The drama of the major league baseball season is enfolding before us in all its glory and agony. And the best advice for dealing with the inevitable peaks and valleys remains: "Tomorrow is your best friend." I heard the phrase first when Bobby Valentine managed the Mets at the turn of the 21st century.

Of course, it helps to get off to good starts as the Orioles and Yankees have done in the AL East and the Astros in the AL West. On the other hand, the road will be very difficult for those who have stumbled mightily in the early going, esp. the Giants in the NL West and the Blue Jays in the AL East.

Yet unlike football and even basketball, baseball plays by far the most games. There are still well over 120 to play. In a very impatient society, the best advice is to chip away day-by-day, inning-by-inning, pitch-by-pitch and perhaps the winning feeling will return.

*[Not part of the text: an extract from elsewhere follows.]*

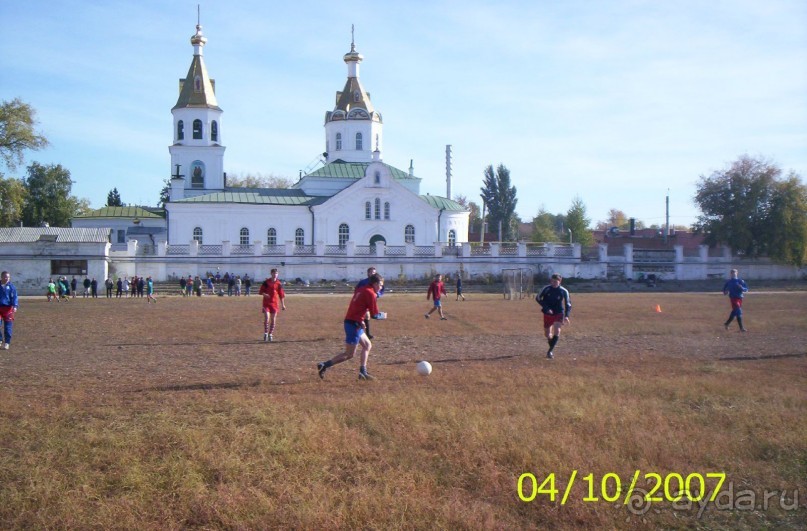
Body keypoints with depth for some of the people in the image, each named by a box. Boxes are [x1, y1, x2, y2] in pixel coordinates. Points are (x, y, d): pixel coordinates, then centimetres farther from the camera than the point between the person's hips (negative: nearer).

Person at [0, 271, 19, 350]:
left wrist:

Remembering the late relief pitcher Tug McGraw's mantra, "You Gotta Believe," never hurts. Yet for most of us I'm afraid the late great Oriole reserve outfielder and scout Curt Motton said it more realistically: "You're never as good as you look when you are winning, but you could be as bad as you look when you are losing."

Inclement weather continues to plague the Northeast. I don't recall a spring that feels more like fall and even winter. Impressive Houston's Saturday afternoon game against the Yankees was postponed early, and Derek Jeter Retirement of Number Day will now actually be part of a single-admission Sunday doubleheader.

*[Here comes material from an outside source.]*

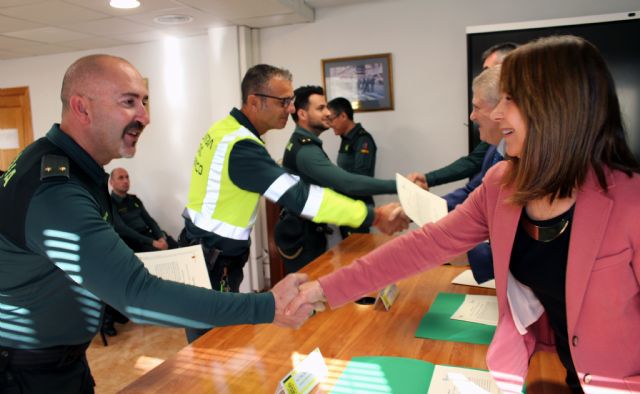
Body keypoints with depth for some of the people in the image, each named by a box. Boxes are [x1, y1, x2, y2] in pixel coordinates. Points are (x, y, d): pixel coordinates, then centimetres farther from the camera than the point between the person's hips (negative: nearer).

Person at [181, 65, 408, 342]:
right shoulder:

Weather has impacted the Ivy League baseball playoff between defending Rolfe division champion Yale and Penn champions of the Gehrig division. These games won't be played until Tues May 16 and if necessary Wed May 17.

Penn eliminated Columbia, 6-3 in a single play-in game last Sunday May 7. Senior right-hander Jake Cousins pitched six solid innings and slugging senior outfielder Tim Graul did what all visiting teams must do on the road, contribute to a first-inning lead by slugging a two-run homer.

If forecasters are right, almost summery weather will finally bless us during the week of May 15 and I hope beyond. It is a very exciting time for baseball followers.
College and high school tournaments are starting in about a week. More on that in next installment of this blog.

Before I close, a special tip of the cap to Mark Melancon, the SF Giants new closer who really cares about the history of his team. On Monday May 8 before the start of the Giants' 3-game series against the Mets, Mark treated over 30 members of the New York Giants Preservation Society to a pizza lunch on Monday May 8.

We gathered at the foot of the John Brush steps below Edgecombe Ave. in Harlem just above where the Polo Grounds stood. Mark and his agent, John Fuller, listened with obvious sincerity to all of our stories about how we fell in love with the Giants as youngsters and how we sustained those memories even though the team left for San Francisco after the 1957 season.